29 May, 1999 - 00:00

June 1:  International Child Protection Day.

June 1, 1973: the Mykola Lysenko Museum opens at his home village
of Hrynky, Poltava oblast.

June 2, 1652: Cossack-Tatar troops led by Bohdan Khmelnytsky
defeat the Poles at Batih.

June 2, 1771: Russia finally conquers the Crimea.

June 3, 1906: the Ukrainian language Ukrainsky Visnyk
journal starts being published in St. Petersburg as the organ of the Ukrainian
parliamentary club in the State Duma.

June 4, 1775: Tsarist forces destroy the Zaporizhzhian Sich,
main fortress of the Ukrainian Cossacks.

June 4, 1962: the first issue of the Soviet satirical newsreel
Fitil [Candlewick] appears on movie screens.

June 5: Earth Day.

June 5, 1771: the Russian government issues an edict allowing
Ukrainian Cossacks to settle by the Sea of Azov.
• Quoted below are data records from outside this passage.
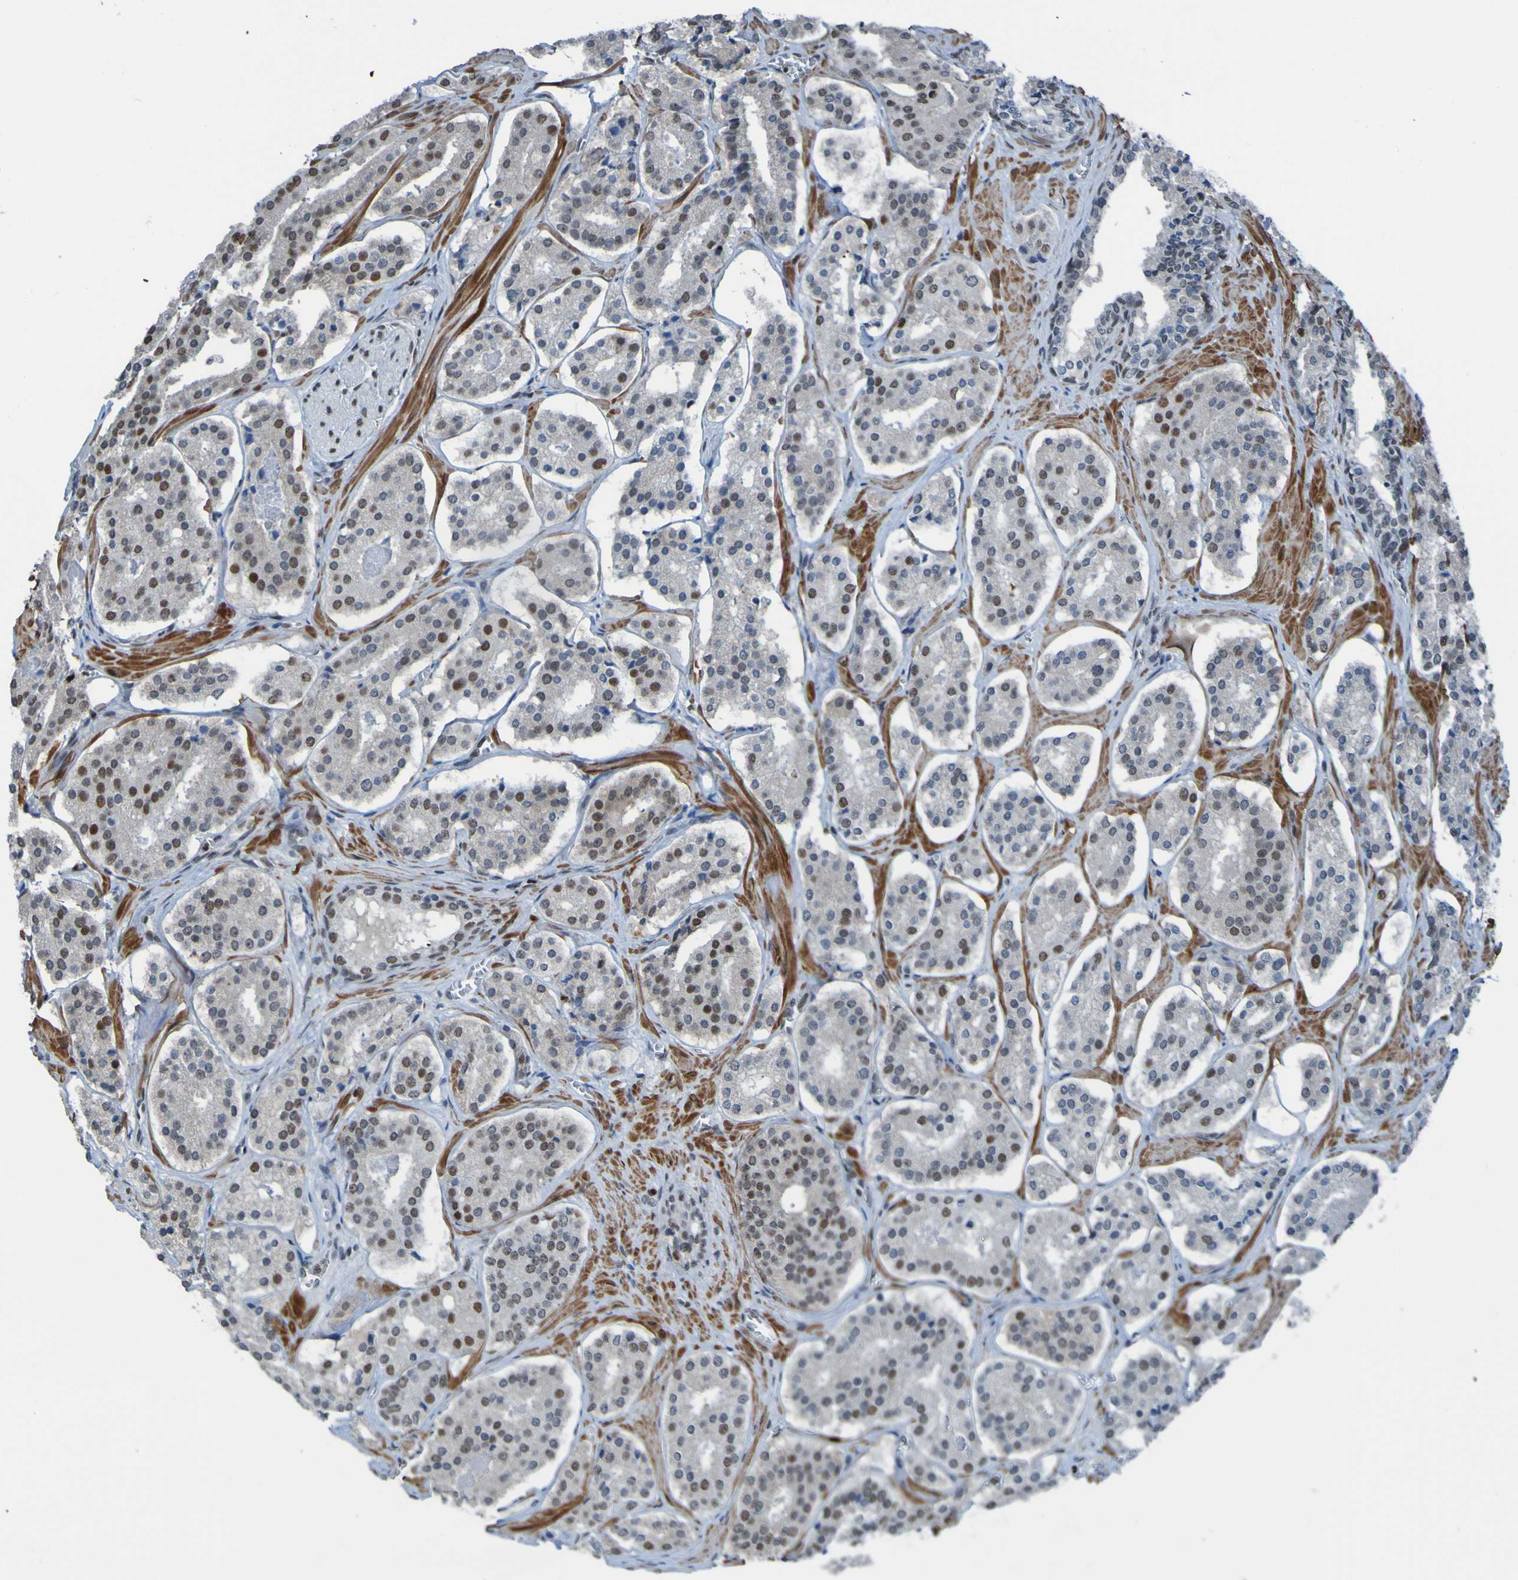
{"staining": {"intensity": "moderate", "quantity": "<25%", "location": "nuclear"}, "tissue": "prostate cancer", "cell_type": "Tumor cells", "image_type": "cancer", "snomed": [{"axis": "morphology", "description": "Adenocarcinoma, High grade"}, {"axis": "topography", "description": "Prostate"}], "caption": "High-grade adenocarcinoma (prostate) stained with DAB immunohistochemistry (IHC) demonstrates low levels of moderate nuclear positivity in about <25% of tumor cells.", "gene": "PHF2", "patient": {"sex": "male", "age": 60}}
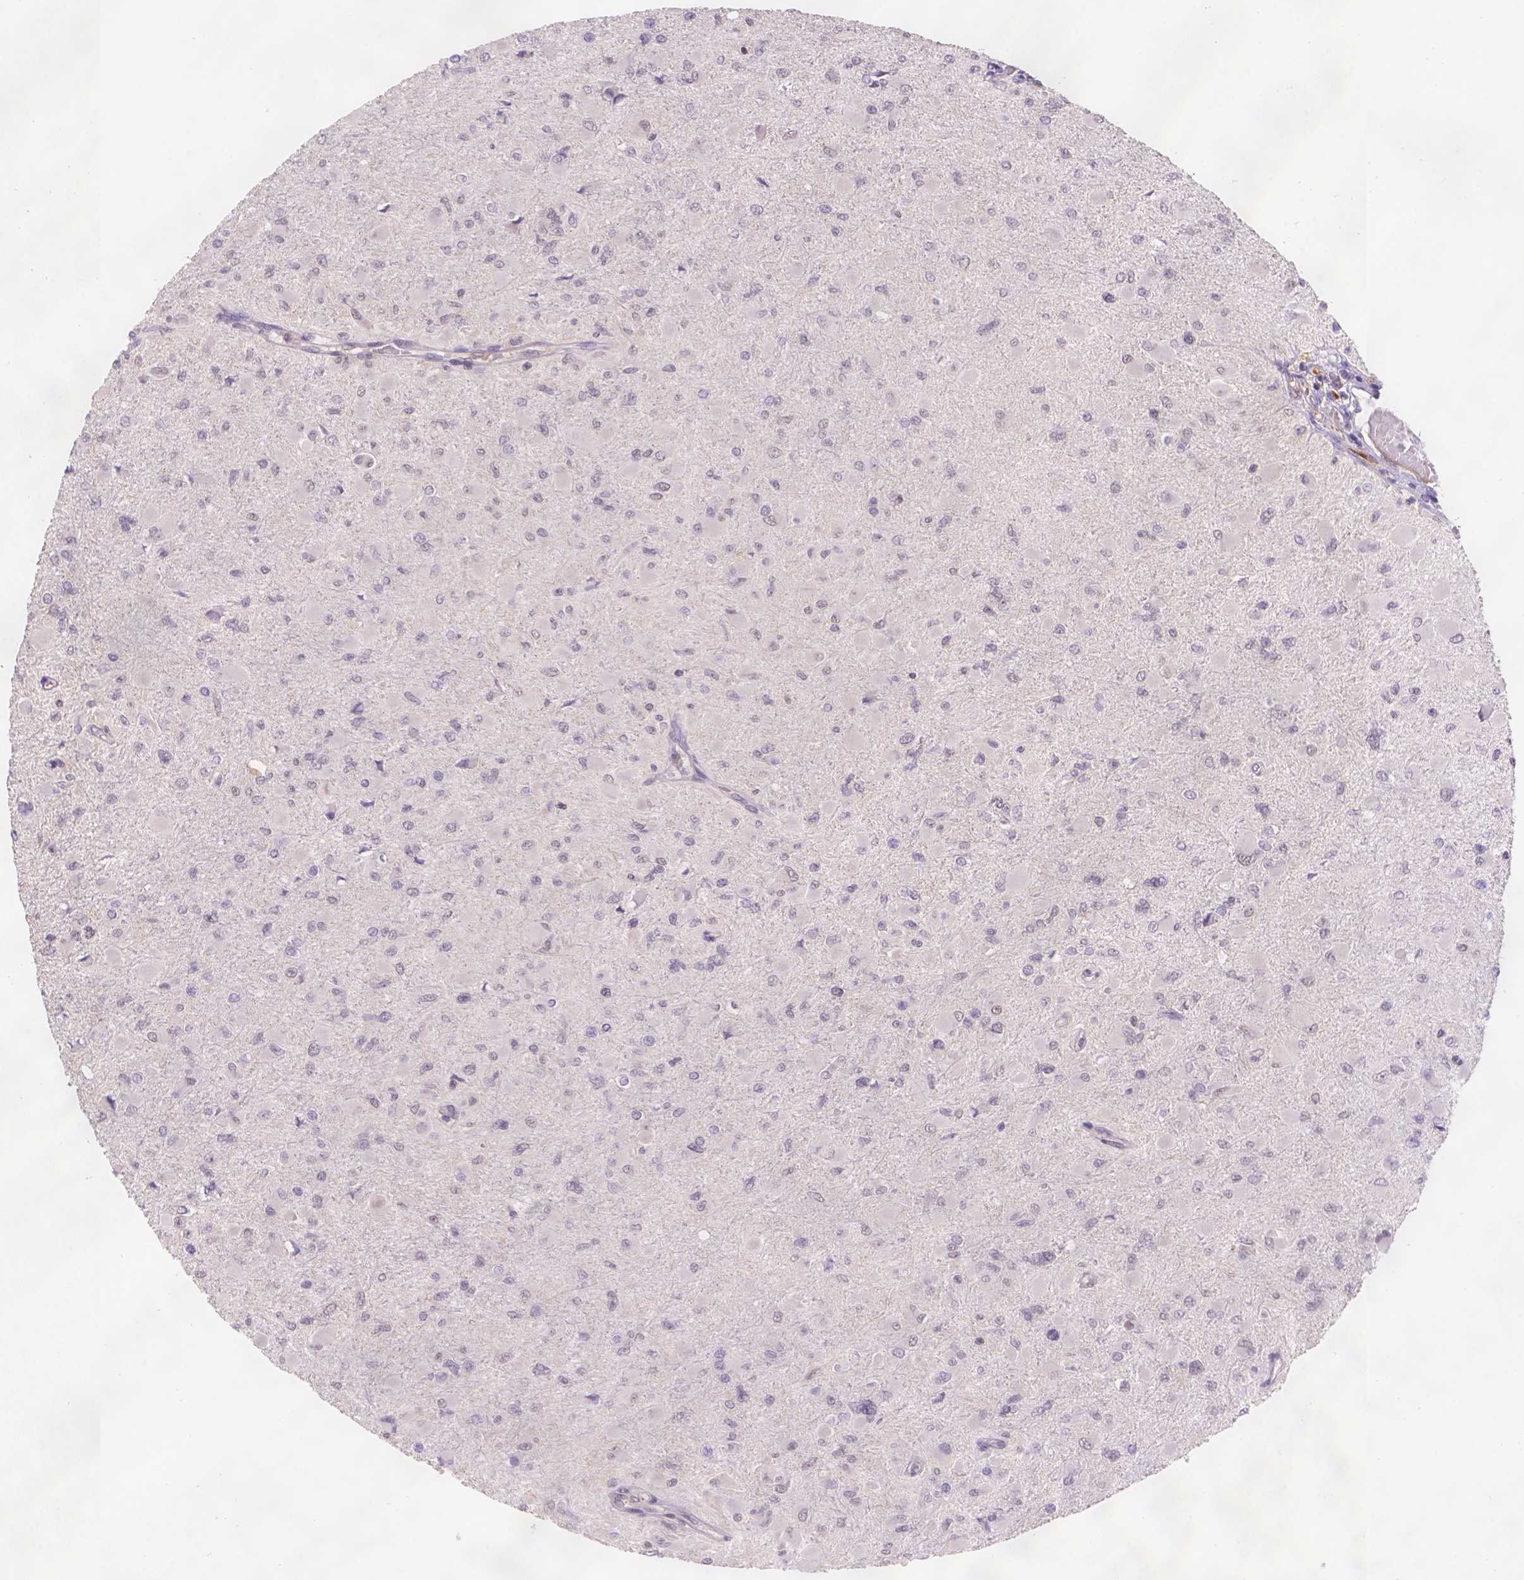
{"staining": {"intensity": "weak", "quantity": "25%-75%", "location": "nuclear"}, "tissue": "glioma", "cell_type": "Tumor cells", "image_type": "cancer", "snomed": [{"axis": "morphology", "description": "Glioma, malignant, High grade"}, {"axis": "topography", "description": "Cerebral cortex"}], "caption": "A micrograph showing weak nuclear staining in approximately 25%-75% of tumor cells in glioma, as visualized by brown immunohistochemical staining.", "gene": "SCML4", "patient": {"sex": "female", "age": 36}}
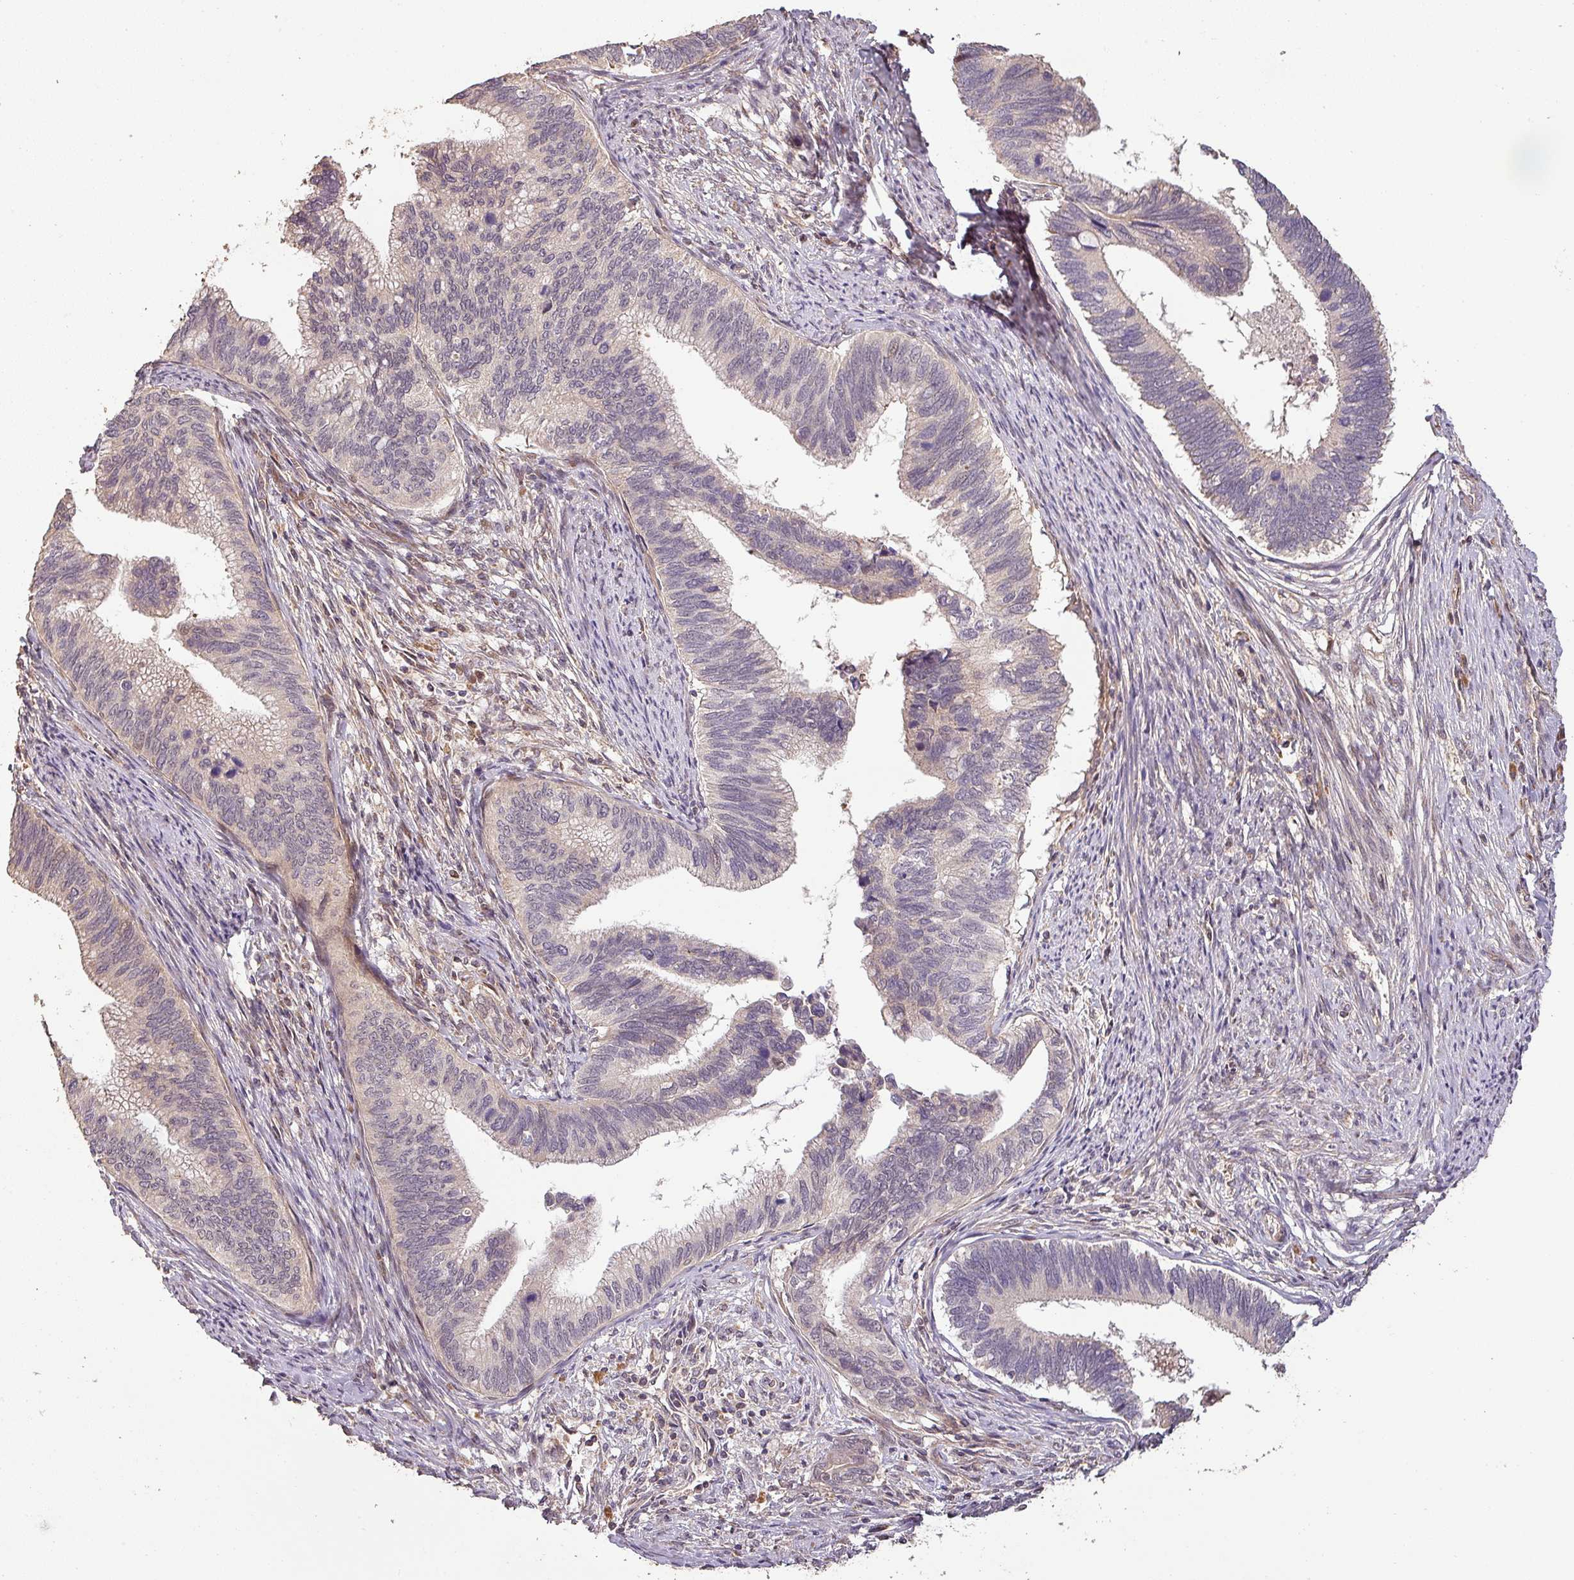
{"staining": {"intensity": "negative", "quantity": "none", "location": "none"}, "tissue": "cervical cancer", "cell_type": "Tumor cells", "image_type": "cancer", "snomed": [{"axis": "morphology", "description": "Adenocarcinoma, NOS"}, {"axis": "topography", "description": "Cervix"}], "caption": "Tumor cells are negative for brown protein staining in cervical adenocarcinoma. The staining was performed using DAB to visualize the protein expression in brown, while the nuclei were stained in blue with hematoxylin (Magnification: 20x).", "gene": "BPIFB3", "patient": {"sex": "female", "age": 42}}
June 5, 1990: the First Ukrainian Autocephalous Orthodox Church
Council takes place in Kyiv.

June 6: Ukrainian Journalists' Day.

June 6, 1223: Kyiv Rus' forces are defeated by Mongols and Tatars
on the river Kalka.

June 7, 1949:a monument to the great Russian poet Aleksandr Pushkin
is unveiled in Kyiv.

June 7, 1989: the world's largest plane AN-225 (Mriya) with the
orbital spacecraft Buran mounted on its fuselage flies from Kyiv to Paris
to take part in an international aerospace exhibition.